Energy & Climate Consulting
Energy & Climate Consulting

Last week, I attended Climate Week NYC in the company of hundreds of climate concerned leaders from around the world.  I was happy to be part of it; if my only way to gauge progress on climate action was by tracking political news, by following social media trends or by reading the latest scientific research, I suspect I’d spend my days in a haze of semi-depression.

But I don’t!  After years of supporting customers as they frame and drive their sustainability agendas, I have a very different perspective. I’m not downcast at all actually: I feel more inspired and motivated and hopeful than ever before.  At Climate Week NYC, I had the pleasure of participating on a panel addressing “Solutions for a 100% Clean Energy Transition”, alongside fellow sustainability thought leaders Dan Bryant, SVP, Global Public Policy and Government Affairs at Walmart, and Chelsea Mozen, Sustainability Lead at Etsy, and moderated by Samantha Smith, Director of Just Transition Centre.  These effective and purposeful people inspired me right there on the spot, and I shared several additional reasons for my optimism.

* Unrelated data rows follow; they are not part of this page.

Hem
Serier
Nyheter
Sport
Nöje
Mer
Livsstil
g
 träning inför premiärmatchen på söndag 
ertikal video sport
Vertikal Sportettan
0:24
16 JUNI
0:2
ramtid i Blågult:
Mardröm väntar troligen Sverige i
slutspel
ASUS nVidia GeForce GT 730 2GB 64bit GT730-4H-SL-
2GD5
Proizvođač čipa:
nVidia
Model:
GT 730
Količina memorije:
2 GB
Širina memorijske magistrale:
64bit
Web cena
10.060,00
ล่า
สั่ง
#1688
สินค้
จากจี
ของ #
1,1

Organizations all over the world are stepping up in the quest to reduce global greenhouse gas emissions. Just before our panel took the stage, Mike Peirce, Corporate Partnerships Director for The Climate Group, shared that it took 40 years to achieve one terawatt of renewable energy… but we expect it to take only five years to get to the next terawatt. The pace of renewable energy development – just one indicator – is remarkable and accelerating.  That momentum, and the commitment and desire to succeed which drives it, was palpable last week in New York.

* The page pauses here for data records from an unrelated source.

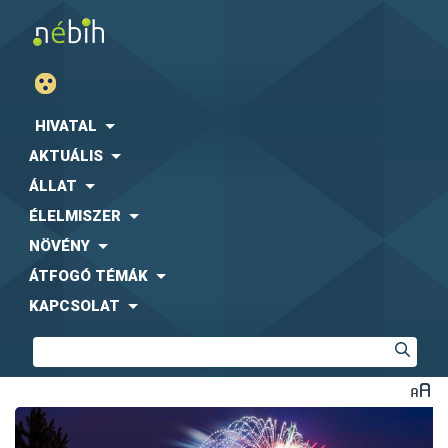
HIVATAL
AKTUÁLIS
ÁLLAT
ÉLELMISZER
NÖVÉNY
ÁTFOGÓ TÉMÁK
KAPCSOLAT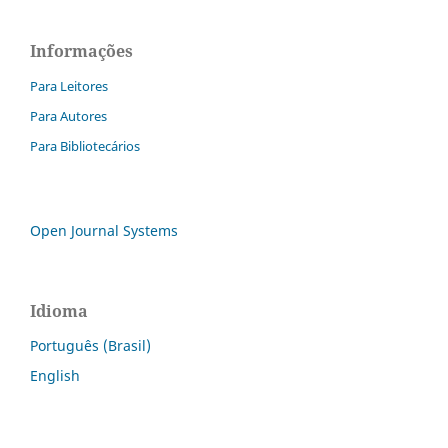
Informações
Para Leitores
Para Autores
Para Bibliotecários
Open Journal Systems
Idioma
Português (Brasil)
English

As we tell our clients, there is a path to renewable energy adoption for every company but those paths will not all look the same. If an organization is ready to implement a renewable energy strategy, then I am 100% certain they can achieve ambitious emission reductions. There will be at least one solution available somewhere along the continuum; from onsite renewable energy to aggregated PPAs or VPPAs, from utility green tariffs to competitive retail energy….there is truly something for everyone.

Exhibit A: my two fellow Climate Week NYC panelists, Walmart and Etsy, both members of the RE100 initiative led by The Climate Group as the world’s largest retailer, Walmart has set an aggressive renewable electricity goal within their corporate context of delivering consistently low prices to their customers. To date, 26% of Walmart’s global operations are powered by renewable electricity, with a target of 50% by 2025.1  On the other end of the spectrum, e-commerce website Etsy is proudly embracing its role as the smallest player in the largest renewable energy aggregation to date, together with Apple, Akamai and Swiss Re. Two completely different organizations, with vastly different budgets and corporate goals – but both making a meaningful impact with their approach to renewable energy solutions.

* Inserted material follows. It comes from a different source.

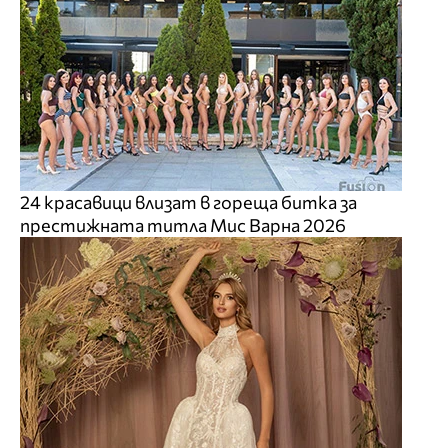
24 красавици влизат в гореща битка за
престижната титла Мис Варна 2026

Our conference room was filled with attendees representing highly diverse organizations. And, as I shared during the panel, the most critical question to start with is “What is your why?”  What are the driving forces behind sustainability at your company? Cost savings? Brand value? Corporate ethos?  Investors or advocates? Because once you understand your “why”, you can build an implementation strategy that amplifies your responsiveness to your particular driving forces.


Several themes surfaced repeatedly at the conference, but perhaps one of the most prominent was the business case for renewable energy. Put simply: more organizations across the globe are embracing renewable energy solutions because they make good business sense.

It makes financial sense, as renewable energy continues its march toward cost parity with fossil fuels all over the world.  It makes sense for job creation; the renewable energy sector now employs over 10 million people worldwide.2 And it makes sense for the harder-to-measure, yet highly valuable, metric of stakeholder engagement. During our session, both of my fellow panelists cited examples of how their companies’ sustainability strategies directly impacted this metric in the form of new employee recruitment and morale (Walmart) and internal employee engagement and enthusiasm (Etsy).

So, despite the fact that it was a dark and stormy day in New York during our Climate Week NYC panel, all of these reasons are why I felt bright and optimistic about the direction we are headed in our quest to achieve a 100% clean energy transition.  I truly believe that it’s not a matter of if we’ll get there, it’s a matter of when and how fast.